DATA RECORDS Block Start

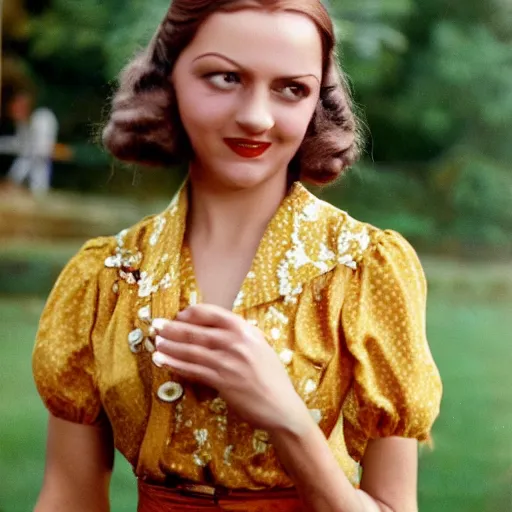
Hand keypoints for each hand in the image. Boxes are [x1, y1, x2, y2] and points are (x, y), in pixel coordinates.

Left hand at [151, 304, 311, 433]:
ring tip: (155, 342)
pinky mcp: (222, 381)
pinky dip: (175, 364)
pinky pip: (193, 370)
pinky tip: (162, 361)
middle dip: (173, 328)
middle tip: (155, 325)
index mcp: (246, 329)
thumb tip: (214, 330)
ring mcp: (228, 361)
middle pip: (197, 331)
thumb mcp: (259, 347)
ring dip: (170, 346)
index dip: (192, 313)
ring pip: (191, 350)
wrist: (282, 406)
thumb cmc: (271, 377)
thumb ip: (239, 337)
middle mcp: (236, 342)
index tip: (179, 315)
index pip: (213, 313)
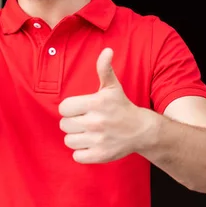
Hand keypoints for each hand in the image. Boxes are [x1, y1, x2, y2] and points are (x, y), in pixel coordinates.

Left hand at [58, 48, 153, 163]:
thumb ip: (104, 68)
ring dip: (76, 137)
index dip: (70, 108)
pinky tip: (91, 144)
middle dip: (73, 122)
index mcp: (96, 103)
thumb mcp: (112, 87)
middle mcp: (96, 122)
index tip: (80, 109)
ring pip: (69, 140)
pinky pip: (77, 156)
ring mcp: (98, 140)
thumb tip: (107, 50)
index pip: (64, 108)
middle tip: (85, 120)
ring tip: (88, 132)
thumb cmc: (121, 106)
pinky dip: (81, 152)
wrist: (142, 130)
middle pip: (64, 124)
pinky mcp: (100, 155)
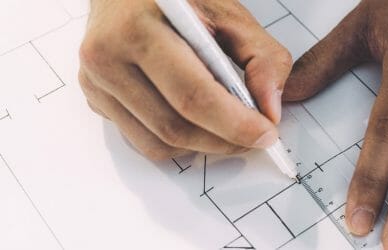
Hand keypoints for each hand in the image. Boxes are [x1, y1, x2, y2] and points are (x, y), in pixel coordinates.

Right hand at [79, 0, 291, 159]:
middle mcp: (106, 58)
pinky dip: (180, 143)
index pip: (192, 95)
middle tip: (256, 137)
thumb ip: (261, 58)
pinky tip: (199, 123)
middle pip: (175, 127)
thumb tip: (270, 111)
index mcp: (138, 28)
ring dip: (204, 147)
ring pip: (159, 144)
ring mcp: (95, 84)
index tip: (266, 135)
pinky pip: (144, 142)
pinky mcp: (96, 101)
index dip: (235, 124)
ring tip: (230, 130)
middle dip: (225, 141)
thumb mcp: (227, 13)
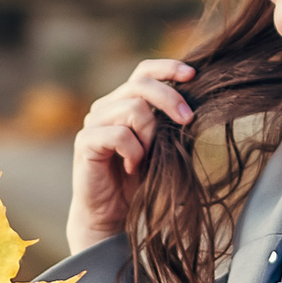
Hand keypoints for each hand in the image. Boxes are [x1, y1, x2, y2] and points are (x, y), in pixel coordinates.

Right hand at [67, 55, 195, 252]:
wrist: (111, 215)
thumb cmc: (139, 181)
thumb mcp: (162, 147)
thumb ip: (171, 123)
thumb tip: (196, 105)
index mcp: (124, 102)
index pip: (143, 70)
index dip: (168, 67)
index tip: (193, 75)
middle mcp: (106, 106)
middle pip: (141, 84)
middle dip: (170, 98)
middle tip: (188, 119)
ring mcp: (94, 122)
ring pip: (133, 109)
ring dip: (150, 135)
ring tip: (148, 158)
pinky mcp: (85, 142)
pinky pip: (119, 135)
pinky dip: (133, 152)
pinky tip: (132, 168)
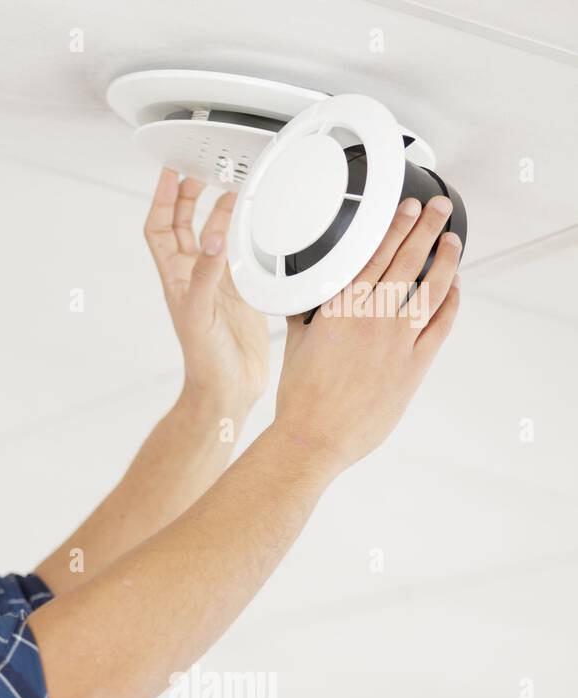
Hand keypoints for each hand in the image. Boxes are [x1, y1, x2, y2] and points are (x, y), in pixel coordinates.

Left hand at [144, 167, 269, 409]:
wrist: (229, 389)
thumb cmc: (205, 361)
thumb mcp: (200, 313)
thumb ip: (207, 275)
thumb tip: (213, 240)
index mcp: (176, 278)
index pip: (159, 229)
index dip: (161, 199)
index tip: (169, 171)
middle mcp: (193, 276)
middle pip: (183, 225)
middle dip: (188, 195)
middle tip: (200, 169)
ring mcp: (215, 283)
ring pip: (211, 235)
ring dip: (217, 210)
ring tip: (228, 185)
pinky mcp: (239, 291)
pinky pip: (237, 253)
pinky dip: (242, 234)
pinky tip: (252, 223)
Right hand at [273, 195, 462, 476]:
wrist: (315, 435)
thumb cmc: (301, 396)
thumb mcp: (296, 345)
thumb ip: (305, 316)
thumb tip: (300, 300)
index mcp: (340, 309)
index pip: (375, 255)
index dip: (395, 227)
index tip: (406, 210)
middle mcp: (373, 317)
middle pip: (408, 260)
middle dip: (426, 228)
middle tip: (438, 208)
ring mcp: (398, 340)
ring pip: (433, 287)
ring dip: (446, 259)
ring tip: (452, 241)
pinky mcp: (414, 364)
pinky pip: (441, 324)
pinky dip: (451, 302)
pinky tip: (454, 288)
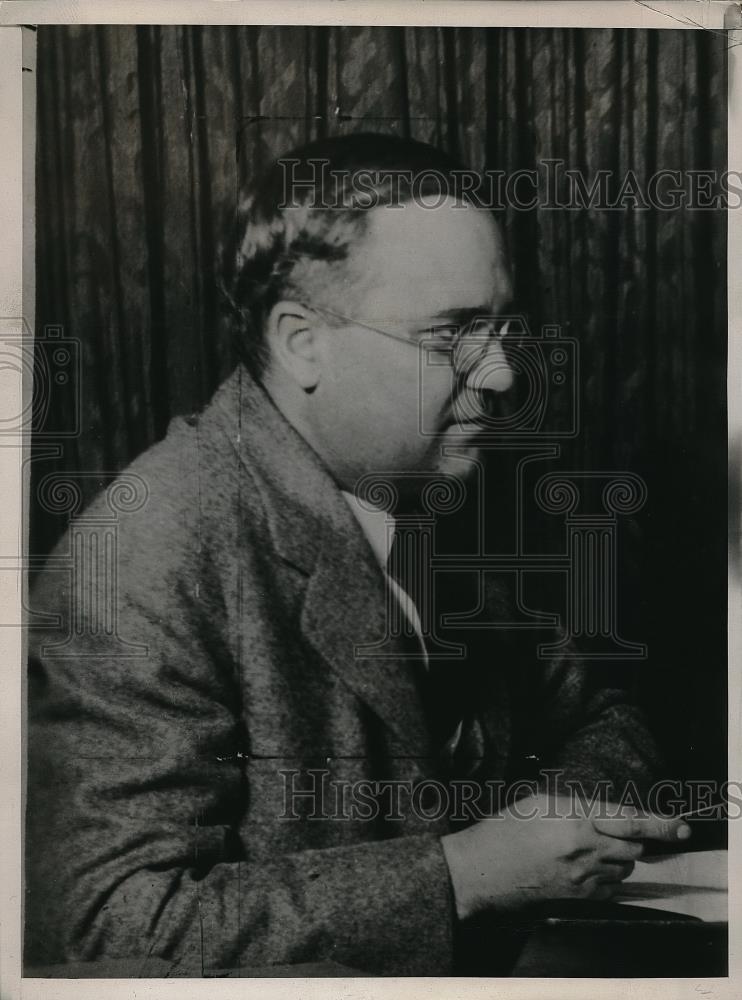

DATA RECORDS Block End

▶ _TASK_
Leaving the pictures out, transcribe the entries above exactly as written.

▶ _TASK OUTPUT_
Hand keypoints for each hand in the image. Boxes are [x1, y1, x2, y2] and points are (x, y), in pixel coordinates.

Left hand at [151, 304, 311, 433]:
ring tip: (155, 342)
pinky mcp: (222, 381)
pinky dip: (175, 364)
pinky pip: (193, 370)
pinky tip: (162, 361)
middle dip: (173, 328)
middle tip: (155, 325)
index mcp: (246, 329)
thumb tip: (214, 330)
ring mcp: (228, 361)
middle pip: (197, 331)
thumb mcp: (259, 347)
ring dip: (170, 346)
index dip: (192, 313)
ring pip: (191, 350)
wrist: (282, 406)
thumb cmc: (271, 377)
thumb ip: (239, 337)
middle mcp: (236, 342)
index tip: (179, 315)
index pip: (213, 313)
Hand keypoints for each hand in the image. Boxes are [x1, y1, x2, y2] and points are (x, y), in pixel coordinates.

Left hand at [58, 48, 153, 163]:
thumb ip: (104, 68)
ring dip: (76, 137)
index dip: (70, 108)
pinky tip: (91, 144)
middle dip: (73, 122)
index mcp: (96, 103)
thumb mcp: (112, 87)
middle mcp: (96, 122)
index tip: (80, 109)
ring pip: (69, 140)
pinky pip: (77, 156)
ring mcp: (98, 140)
thumb tip: (107, 50)
index pip: (64, 108)
middle tip: (85, 120)
ring tip: (88, 132)
thumb cmc: (121, 106)
pinky dip: (81, 152)
wrist: (142, 130)
middle pip: (64, 124)
pinky mcp: (100, 155)
Hand keypoints for each hand in the image. Boxes are [x1, y1, x2, y2] and points are (x, y), in pixel coordinates.

Right hand at [79, 0, 291, 159]:
middle mcp: (106, 58)
pinky dip: (180, 143)
index pip: (192, 95)
middle tip: (256, 137)
thumb ip: (261, 58)
pinky tip: (199, 123)
middle pip: (175, 127)
thumb tip: (270, 111)
index mcp: (138, 28)
ring dip: (204, 147)
ring pip: (159, 144)
ring mcp: (95, 84)
index tip: (266, 135)
pinky pip: (144, 142)
pinky mcp: (96, 101)
index dip: (235, 124)
ring tip: (230, 130)
middle dip: (225, 141)
thumb mcp: (227, 13)
Hand keypoints for each hand in the image. Boxes are [x1, y1, x2, y2] and points are (x, y), in pixel coordinates.

Right hand at [67, 55, 195, 252]:
wrist: (111, 215)
thumb cmc: (139, 181)
thumb mcp: (162, 147)
thumb ip: (171, 123)
thumb tip: (196, 105)
index mcp: (124, 102)
index pip: (143, 70)
index dip: (168, 67)
index tip: (193, 75)
middle mcp: (106, 106)
middle pip: (141, 84)
middle dip: (170, 98)
middle tip: (188, 119)
ring mcp: (94, 122)
ring pip: (133, 109)
ring dip: (150, 135)
ring tip: (148, 158)
pinky mcp: (85, 142)
pinky pip: (119, 135)
pinky dip: (133, 152)
pinky tip: (132, 168)
Hand keypoints for each hand in the image. Boxes are [x1, y1, x2, y2] and points are (x, y), in pixel coordinates.

Left hand at [144, 167, 269, 409]:
wrist: (229, 389)
thumb cmc: (205, 361)
thumb mcp: (200, 313)
thumb ip: (207, 275)
thumb tip: (213, 240)
index mcp: (176, 278)
index pip: (159, 229)
index dip: (161, 199)
index tip: (169, 171)
middle mcp: (193, 276)
middle pip: (183, 225)
middle dip: (188, 195)
middle tip: (200, 169)
ring mcp: (215, 283)
ring pip: (211, 235)
ring dip: (217, 210)
ring tip: (228, 185)
pinky mcp: (239, 291)
pinky pip: (237, 253)
pinky dip: (242, 234)
pinky tip: (252, 223)
Right hand at [273, 195, 462, 476]:
wrist: (315, 435)
thumb cmc: (301, 396)
thumb mcp: (296, 345)
thumb ip: (305, 316)
thumb tip: (300, 300)
index mcp: (340, 309)
index pip: (375, 255)
index dip: (395, 227)
index tip: (406, 210)
middle mcp: (373, 317)
middle pip: (408, 260)
middle dip: (426, 228)
middle tip: (438, 208)
ring mcp: (398, 340)
ring pip: (433, 287)
ring dip: (446, 259)
ring tip: (452, 241)
pinky mcp: (414, 364)
pinky pip: (441, 324)
pinky dip: (451, 302)
pinky tip: (454, 288)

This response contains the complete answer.